Les objectifs poursuivis conjointement par
le MRCI et la FEP sont de trois ordres: favoriser l'intégration
des étudiants à un milieu universitaire francophone,
leur faire acquérir des notions avancées de français
et leur permettre de poursuivre leurs études dans une
université francophone s'ils décident de parfaire
leur formation.
Créer des conditions favorables
Depuis plusieurs années au Québec, la francisation
des nouveaux arrivants était principalement assurée
par les centres d'orientation et de formation des immigrants
(COFI). Toutefois, il semble que ces structures ne parvenaient
à joindre qu'une partie seulement des personnes immigrantes
en raison de la grande diversité des clientèles.
De plus, les groupes d'étudiants des COFI étaient
souvent composés aussi bien de personnes analphabètes
que de gens plus scolarisés. Dans ces conditions, il était
parfois difficile de créer un climat d'apprentissage pouvant
répondre uniformément aux besoins de tous.
D'une durée de 35 semaines et à
raison de 28 heures par semaine, les cours offerts dans le cadre
du projet pilote de francisation de l'École de français
conduisent actuellement à l'obtention de 30 crédits.
Cependant, la FEP souhaiterait que cette formation puisse éventuellement
être sanctionnée par la délivrance d'un certificat.
"Sans la création d'un véritable
certificat, fait remarquer Serge Bienvenu, coordonnateur des
cours de langues à la FEP, seulement 6 des 30 crédits
obtenus au terme de la formation peuvent être utilisés
par les étudiants dans le cadre d'un cursus universitaire,
les programmes réguliers ne permettant d'inclure que deux
cours hors programme. La création d'un certificat pourrait
également profiter à d'autres clientèles
qui s'inscrivent à des cours de français chez nous.
Plusieurs des étudiants étrangers qui suivent nos
formations préalablement à leur inscription à
un programme régulier seraient fort intéressés
de voir leurs efforts couronnés par l'obtention d'un certificat."
Une affaire de dignité
Pour les diverses clientèles visées par ces cours
de français, il s'agirait là d'un atout considérable
puisque le certificat obtenu pourrait s'inscrire à l'intérieur
d'un baccalauréat (cumul de certificats ou combinaison
avec un majeur). Pour les étudiants du projet pilote,
un tel certificat les aiderait grandement dans la reconnaissance
des équivalences pour les diplômes qu'ils ont obtenus
dans leur pays d'origine. Certains d'entre eux tels les médecins,
les dentistes ou les ingénieurs se voient parfois dans
l'impossibilité de pratiquer leur profession en raison
des critères des différentes corporations professionnelles
auxquels ils ne peuvent répondre en arrivant ici.
Selon Nicole Lavergne, responsable de l'École
de français de la FEP, "nous devons miser sur le
fait que les étudiants qui participent au projet pilote
possèdent déjà une formation de base qu'ils
ont acquise dans leur pays d'origine et qu'ils n'ont ni le désir
ni le temps de tout reprendre à zéro. Les besoins
exprimés par plusieurs d'entre eux sont de devenir fonctionnels
le plus vite possible afin de devenir des membres actifs de notre
société. Pour ces personnes, il s'agit de préserver
ou de regagner une dignité qui, souvent, a été
malmenée par les récents événements
de leur vie."

- [CONSIGNE 1]
Dans l'extrait, relevez tous les objectifs que le MRCI et la FEP poursuivent ensemble.
- [CONSIGNE 2]
D'après l'extrait, combien de semaines durent les cours du projet pilote de francisation de l'École de français ?
- [CONSIGNE 3]
Reproduisez le passage de l'extrait qui commence à « Une affaire de » et se termine à « en arrivant ici. ».

- [DONNÉES SOURCES]
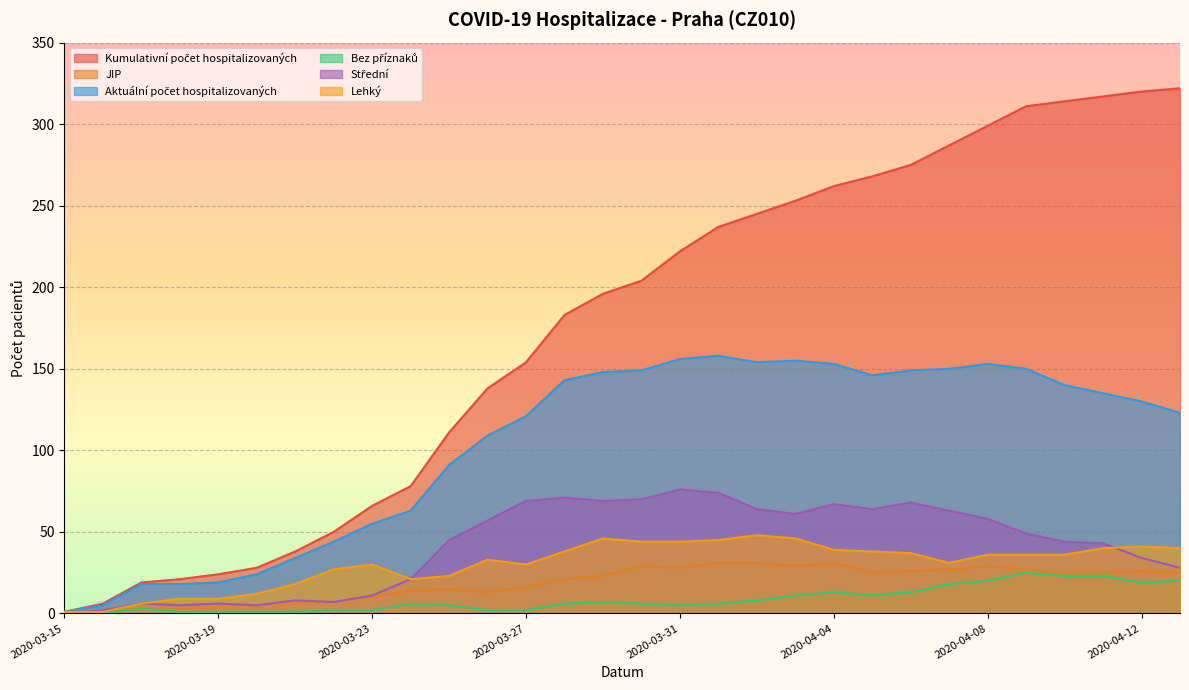

Between 2020-04-05 and 2020-04-08, which series saw the biggest shift?

Kumulativní počet hospitalizovaných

- [CORRIGÉ DÉTAILLÉ 1]
- Favoriser l'intégration des étudiants à un milieu universitaire francophone.
- Leur faire acquérir des notions avancées de français.
- Leur permettre de poursuivre leurs études dans une université francophone s'ils décident de parfaire leur formation.

- [CORRIGÉ DÉTAILLÉ 2]
Ils durent 35 semaines.

- [CORRIGÉ DÉTAILLÉ 3]
Une affaire de dignité
Pour les diverses clientèles visées par ces cours
de français, il s'agirait là d'un atout considérable
puisque le certificat obtenu pourrait s'inscrire à l'intérieur
d'un baccalauréat (cumul de certificats ou combinaison
avec un majeur). Pour les étudiants du projet pilote,
un tel certificat les aiderait grandement dans la reconnaissance
des équivalences pour les diplômes qu'ils ont obtenus
dans leur pays d'origine. Certains d'entre eux tels les médecins,
les dentistes ou les ingénieurs se voient parfois dans
l'impossibilité de pratiquer leur profession en raison
des critères des différentes corporations professionnelles
auxquels ils ne peuvent répondre en arrivant ici.